Top of Passage to read

Friday, March 8, 2013

No Stars on a Crew (or "No One Ever Hurts a Crew By Quitting")

"Never say never" tends to be a pretty good aphorism for rowing coaches or anyone else.  Thor Nilsen said Brad Lewis would never be a champion, and at the time he said it, that was probably a pretty good bet in the eyes of most rowers.  1984 shot that statement full of holes.  "You'll never win races if you don't stop lunging at the catch/hesitating at the release/getting too much layback/etc." takes a beating season after season.  Crews with laid-back coaches win races.  So do crews with intense, militaristic, "do-it-my-way-or-get-the-hell-out" coaches.  So there appear to be very few absolutes in the coaching of successful rowers and scullers, but here's one that's pretty damn close: Never allow an athlete to think that s/he's more important than any other hard-working member of your crew.  And its first corollary is as follows: never allow a crew to regard any individual as more vital to the crew's success than any other member of the crew.

Bottom of Passage to read

■ **Brief 1**
How would you put "Crews with laid-back coaches win races." from the rowing post into Spanish?
■ **Brief 2**
Write the next part of the rowing post, picking up right after its final sentence.
Nothing in the data is needed for this work.

Top of Information shown

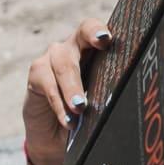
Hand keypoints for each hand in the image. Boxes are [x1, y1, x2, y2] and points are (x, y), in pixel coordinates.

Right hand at [22, 17, 114, 164]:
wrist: (57, 136)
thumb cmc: (88, 117)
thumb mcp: (102, 104)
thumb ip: (111, 95)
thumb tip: (126, 100)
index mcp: (95, 48)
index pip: (95, 28)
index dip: (98, 30)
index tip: (106, 39)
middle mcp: (74, 47)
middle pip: (82, 37)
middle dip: (89, 51)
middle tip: (100, 65)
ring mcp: (53, 57)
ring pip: (65, 64)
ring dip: (73, 87)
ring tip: (80, 108)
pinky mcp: (37, 74)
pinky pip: (49, 86)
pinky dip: (60, 106)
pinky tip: (69, 121)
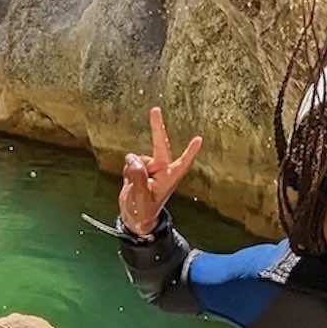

Bottom of Information shown

■ **Exercise output 1**
Las tripulaciones con entrenadores relajados ganan regatas.

■ **Exercise output 2**
I could probably write or speak about this topic for days on end and not run out of material.  "There are no stars in rowing" was one of my first coach's favorite refrains, and like many such things, it has progressively gained resonance and made more and more sense with each passing year.  It's as true now as it was when I started rowing in 1987; something that is nearly absolutely true can't get any truer, after all.  But for the sake of anyone reading who isn't already a member of the choir, I'll move on to anecdotes and examples. 

I once had a conversation with another coach about an athlete we both know and have coached who has all the talent and ability she'll ever need and who has had some noteworthy successes but more often than not, performs below expectations - both her own and those of her coaches.  The other coach had known this athlete during her scholastic rowing days and said "You know, when she was rowing eights, her coaches always sort of treated her like she was the franchise player - they even sort of said so publicly and in a way that she knew they thought so."  And I thought "bingo - that's what's held her back.  People whose judgment she trusts have given her the impression that it's the other eight jokers in the boat who are sullying her shot at greatness."  And once an athlete is in that mental/psychic space, she's as good as done until she gets back to the combination of confidence, humility, and willingness to train and race like a crazed animal that really moves boats.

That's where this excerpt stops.